* _WORK TO BE COMPLETED_: Everything in the records below except the pictures must be written out exactly.

Start of DATASET RECORDS

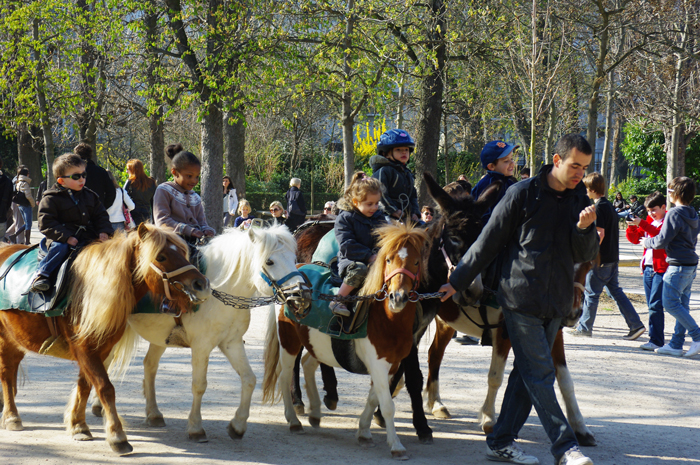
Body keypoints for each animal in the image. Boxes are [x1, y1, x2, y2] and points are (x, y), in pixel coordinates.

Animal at [0, 223, 211, 454]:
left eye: (183, 252)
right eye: (161, 256)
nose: (201, 284)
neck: (92, 292)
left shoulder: (100, 350)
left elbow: (85, 385)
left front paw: (79, 426)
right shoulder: (84, 349)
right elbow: (105, 387)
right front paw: (117, 436)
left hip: (15, 339)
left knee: (11, 369)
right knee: (6, 373)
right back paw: (11, 417)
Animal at [91, 225, 310, 442]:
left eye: (293, 258)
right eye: (269, 261)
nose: (302, 294)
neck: (218, 294)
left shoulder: (232, 342)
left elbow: (249, 379)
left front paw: (238, 425)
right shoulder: (201, 347)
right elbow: (199, 385)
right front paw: (196, 427)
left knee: (149, 365)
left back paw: (152, 414)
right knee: (107, 360)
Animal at [262, 222, 426, 460]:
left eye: (416, 261)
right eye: (388, 260)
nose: (398, 297)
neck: (386, 317)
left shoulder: (392, 364)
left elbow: (374, 398)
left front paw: (364, 432)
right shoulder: (378, 363)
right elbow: (386, 405)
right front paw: (396, 445)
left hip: (316, 344)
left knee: (308, 364)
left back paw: (315, 412)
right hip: (289, 340)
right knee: (284, 375)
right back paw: (294, 421)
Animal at [424, 258, 600, 446]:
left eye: (589, 264)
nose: (572, 314)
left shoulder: (554, 332)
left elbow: (566, 381)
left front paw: (580, 428)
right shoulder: (504, 331)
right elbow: (495, 377)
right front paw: (489, 418)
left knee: (434, 355)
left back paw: (436, 403)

End of DATASET RECORDS

* _FINISHED TASK_:
Body keypoints for each animal in the image. Boxes are [x1, y1, x2, y2] and points are (x, y), in pixel coordinates.

Animal at [0, 223, 211, 454]:
left eye: (183, 252)
right eye: (161, 256)
nose: (201, 284)
neck: (92, 292)
left shoulder: (100, 350)
left elbow: (85, 385)
left front paw: (79, 426)
right shoulder: (84, 349)
right elbow: (105, 387)
right front paw: (117, 436)
left hip: (15, 339)
left knee: (11, 369)
right knee: (6, 373)
right back paw: (11, 417)
Animal at [91, 225, 310, 442]:
left eye: (293, 258)
right eye: (269, 261)
nose: (302, 294)
neck: (218, 294)
left shoulder: (232, 342)
left elbow: (249, 379)
left front paw: (238, 425)
right shoulder: (201, 347)
right elbow: (199, 385)
right front paw: (196, 427)
left knee: (149, 365)
left back paw: (152, 414)
right knee: (107, 360)
Animal at [262, 222, 426, 460]:
left eye: (416, 261)
right eye: (388, 260)
nose: (398, 297)
neck: (386, 317)
left shoulder: (392, 364)
left elbow: (374, 398)
left front paw: (364, 432)
right shoulder: (378, 363)
right elbow: (386, 405)
right front paw: (396, 445)
left hip: (316, 344)
left knee: (308, 364)
left back paw: (315, 412)
right hip: (289, 340)
right knee: (284, 375)
right back paw: (294, 421)
Animal at [424, 258, 600, 446]:
left eye: (589, 264)
nose: (572, 314)
left shoulder: (554, 332)
left elbow: (566, 381)
left front paw: (580, 428)
right shoulder: (504, 331)
right elbow: (495, 377)
right front paw: (489, 418)
left knee: (434, 355)
left back paw: (436, 403)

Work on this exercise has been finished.